Shares of TuanChe (NASDAQ:TC), which is an omnichannel auto retailer in China, rose as much as 118% on Oct. 22. By the end of the day, the stock was still higher by roughly 98%, so it held on to most of that gain. While that's a gigantic price increase for a single day, nothing specifically changed with the company.
TuanChe trades in the United States as an American depositary share (ADS). Each ADS is equivalent to a set number of Class A ordinary shares. That number had been 1 ADS to 4 Class A shares. But on Oct. 20, the company announced that it would be changing the ratio to 1 ADS to 16 Class A shares. The change was to take effect at the start of trading today.
Effectively, this was a 1 for 4 reverse stock split. But because it was the ratio that changed, the ADS shares didn't technically split at all. Thus, in the release highlighting this change, the company noted, "As a result of the change in the ADS ratio, the ADS price is expected to increase proportionally, although TuanChe can give no assurance that the ADS price after the change in the ADS ratio will be equal to or greater than four times the ADS price before the change."

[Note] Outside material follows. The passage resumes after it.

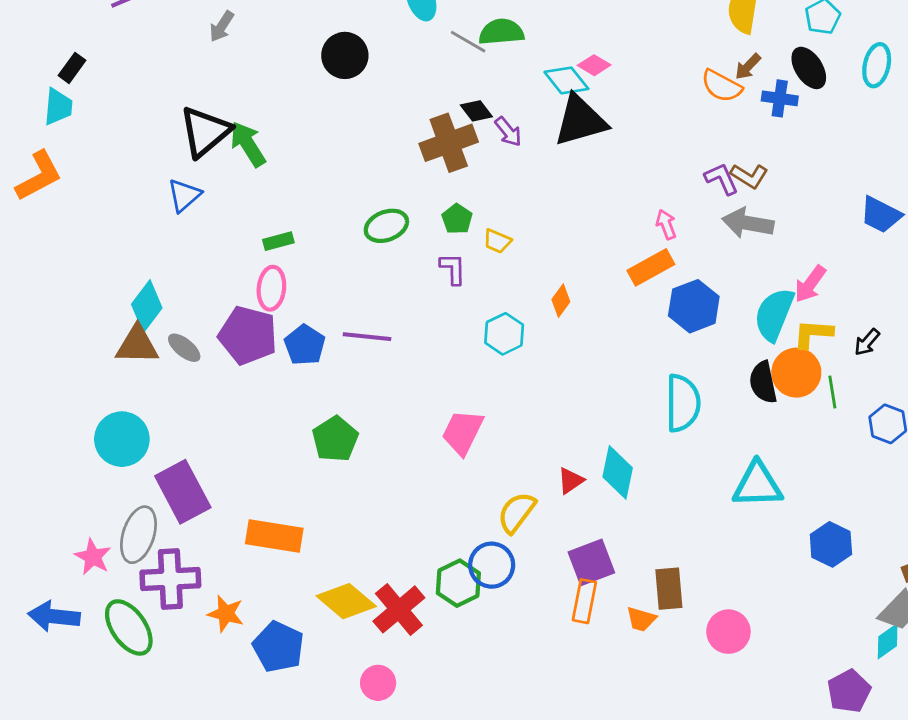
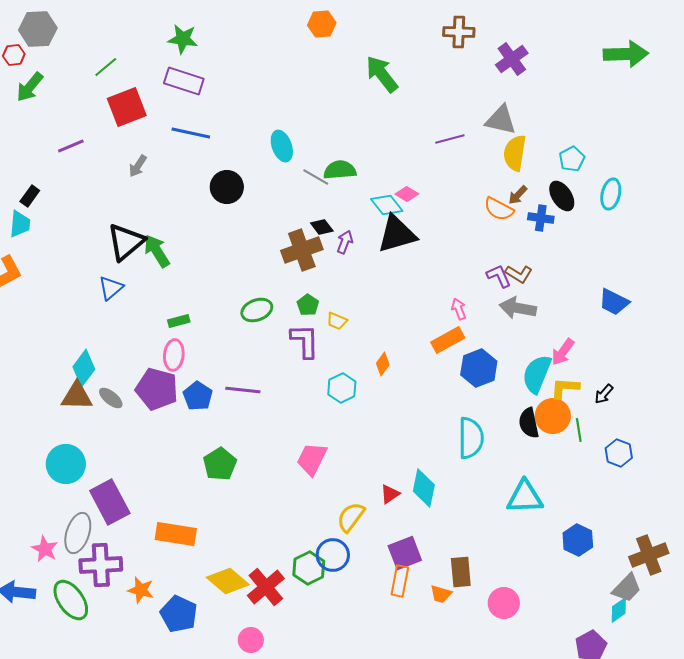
purple arrow: (508, 132) -> (345, 242), turned -120
purple L-shape: (453, 269) -> (305, 341), size x1.5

Give that the stock only doubled, it seems that this warning was appropriate.
The ratio change here doesn't actually change anything about TuanChe, and investors shouldn't take too positive a view of the massive price advance. In fact, second-quarter results, released in mid-September, were terrible, with revenues off by 73% year over year. That's not surprising given the impact of COVID-19, but it is really far more telling about the company's business than today's technically driven price change. That said, the business headwinds that TuanChe is facing today might help explain why what should have been viewed as a 1 for 4 reverse split only led to a 100% share-price gain. When all is said and done, that could actually be the more important takeaway from today's action for long-term investors.